The Minister said keeping in view Pakistan's point of view that the civilian nuclear co-operation is without any risk, the American refusal, which is perhaps not final, will not prevent Pakistan from developing its own programme adding that "even if we have to do so at a slower pace." Answering a question about Pak-USA relations, the Foreign Minister said, "They are excellent, our partnership with the United States is a strategic partnership.
We have regular contact, on different levels, covering a large number of areas." Referring to criticism on Pakistan regarding its nuclear issue, the Foreign Minister said, "It is true that we are sometimes criticised by a section of the press or by American political circles, which is a part of the game in a democracy."
The Minister said, "but on the highest level, the people with whom we have contact, whether it is the President George Bush, the Vice President Dick Cheney, Conodleezza Rice or the Secretary of State for Defence Donald Rumsfeld, do not at all share these opinions." "Our relations (Pak-America) are marked, on the contrary, by deep trust and very close co-operation," said the minister.

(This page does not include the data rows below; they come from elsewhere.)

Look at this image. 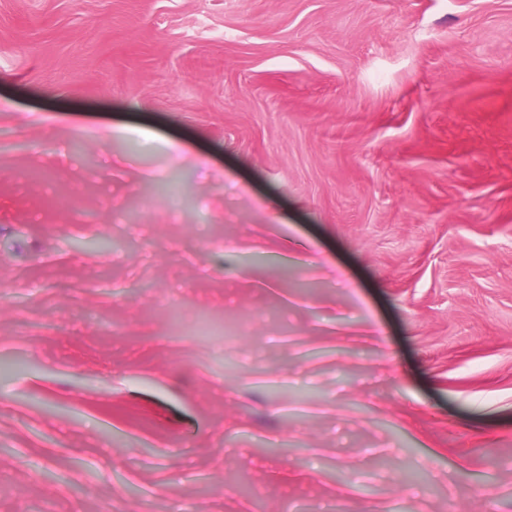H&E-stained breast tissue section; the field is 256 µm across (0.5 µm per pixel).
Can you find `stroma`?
<instances>
[{"mask_svg": "<svg viewBox=\"0 0 512 512\" xmlns=\"http://www.w3.org/2000/svg\"><path fill=\"white\" fill-rule=\"evenodd\" d=\"M0 512H512V0H0Z\"/></svg>", "mask_w": 512, "mask_h": 512, "instance_id": "35a3bbf8", "label": "stroma"}]
</instances>
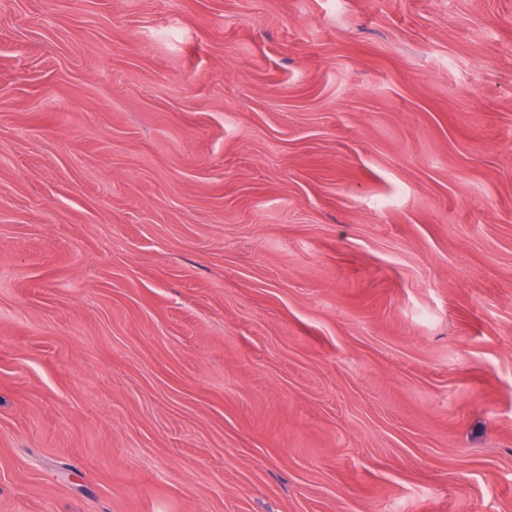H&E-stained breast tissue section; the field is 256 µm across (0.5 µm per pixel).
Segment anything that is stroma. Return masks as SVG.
<instances>
[{"label":"stroma","mask_w":512,"mask_h":512,"mask_svg":"<svg viewBox=\"0 0 512 512\" xmlns=\"http://www.w3.org/2000/svg\"><path fill=\"white\" fill-rule=\"evenodd\" d=\"M0 512H512V0H0Z\"/></svg>","instance_id":"obj_1"}]
</instances>
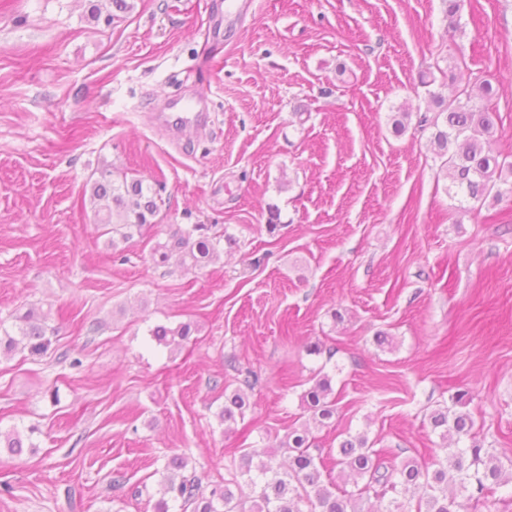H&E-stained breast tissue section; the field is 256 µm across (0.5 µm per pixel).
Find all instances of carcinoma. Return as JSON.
<instances>
[{
    "mask_svg": "<svg viewBox=\"0 0 512 512\" xmlns=\"http://www.w3.org/2000/svg\"><path fill=\"white\" fill-rule=\"evenodd\" d=\"M483 91L478 97L466 84L447 102L434 93L439 112L419 120V127L435 129L433 141L438 153L446 157L444 166L454 196L476 202L491 194L500 197L503 171L512 174V163L499 160L501 152L492 147L493 109L485 104L490 86ZM162 190L161 184L129 181L125 176L113 177L108 169L100 171L91 185V202L112 247L154 224ZM220 243L221 236L212 233L211 226L193 224L174 231L167 242L157 245L155 253L162 263L170 253H181L196 267L212 258ZM151 336L159 345H178L192 336V325H157ZM19 349L32 355L48 349L45 325L32 311L17 317L14 331L0 329V353L9 355ZM302 400L319 425L330 426L336 398L328 379L316 381ZM452 401L457 409L444 407L430 417L432 429L441 439L443 456L435 457L429 466L389 463L372 450L365 436H350L341 442L333 464L354 478V489L337 492L334 483L323 480L325 465L314 454L316 446L308 430L295 429L283 443L288 450L287 463L277 462L276 455L266 450L246 452L240 456L232 478L213 486L207 494L195 476L184 474V459H171L162 472L163 497L156 502L154 512H170L171 501L178 504L180 512H462L464 499L512 485V458L501 461L476 439L474 420L464 411L470 403L468 391L456 392ZM246 405L243 393L224 394L220 421H236ZM0 443L12 456L23 453L24 439L16 429L0 432ZM372 500L377 508L364 507Z\"/></svg>",
    "mask_w": 512,
    "mask_h": 512,
    "instance_id": "carcinoma-1",
    "label": "carcinoma"
}]
</instances>
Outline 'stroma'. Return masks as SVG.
<instances>
[{
  "label": "stroma",
  "mask_w": 512,
  "mask_h": 512,
  "mask_svg": "<svg viewBox=\"0 0 512 512\" xmlns=\"http://www.w3.org/2000/svg\"><path fill=\"white\" fill-rule=\"evenodd\" d=\"M130 2L108 25L92 0H0V326L34 307L50 341L0 355V431L34 445L0 455V512H153L171 458L207 488L252 449L286 458L302 426L326 459L363 434L428 461L460 389L512 457V192L457 209L418 125L463 80L491 86L512 138V0H253L217 39L224 0ZM191 94L212 125L151 123ZM104 167L165 185L115 249L90 203ZM190 224L234 242L156 263ZM180 323L181 346L151 340ZM249 372L244 416L220 422ZM324 376L328 427L302 401ZM150 332L159 345H180V342L186 341L192 336V325L190 323H181L175 327L157 325Z\"/></svg>",
  "instance_id": "stroma-1"
}]
</instances>
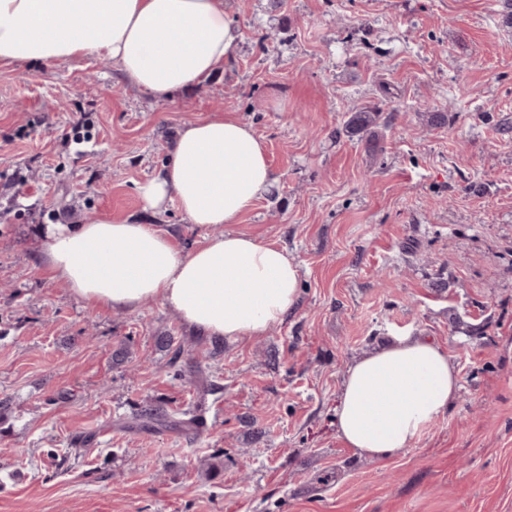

Replying to a question on Afghanistan issue, the Foreign Minister said, "Islamabad only wants Afghanistan's well being."
To the question on the issue of war against terrorism and allegations from Afghanistan, the Foreign Minister said, "President Pervez Musharraf himself has very firmly denounced these accusations, which mostly came from Afghanistan's President Hamid Karzai."
He said, "We recently received the Afghan Foreign Minister in Islamabad, and we agreed to end these polemics, which are of no help to anyone, except to the Taliban themselves."
About present wave of violence in Afghanistan, the Foreign Minister said, "we have sympathy for the Afghans, we are supporting their efforts, this includes combating Taliban activities in the border zones."
The Minister said Pakistan has deployed 80,000 men on the ground across the Pak-Afghan border, while the whole of the American and Nato countries have 30,000 troops.
Commenting on Pak-India relations, the Foreign Minister said, "We have made progress in several areas, but there will not be a durable peace in South Asia as long as there is no solution of occupied Kashmir. And yet, on this issue, we have made practically no progress."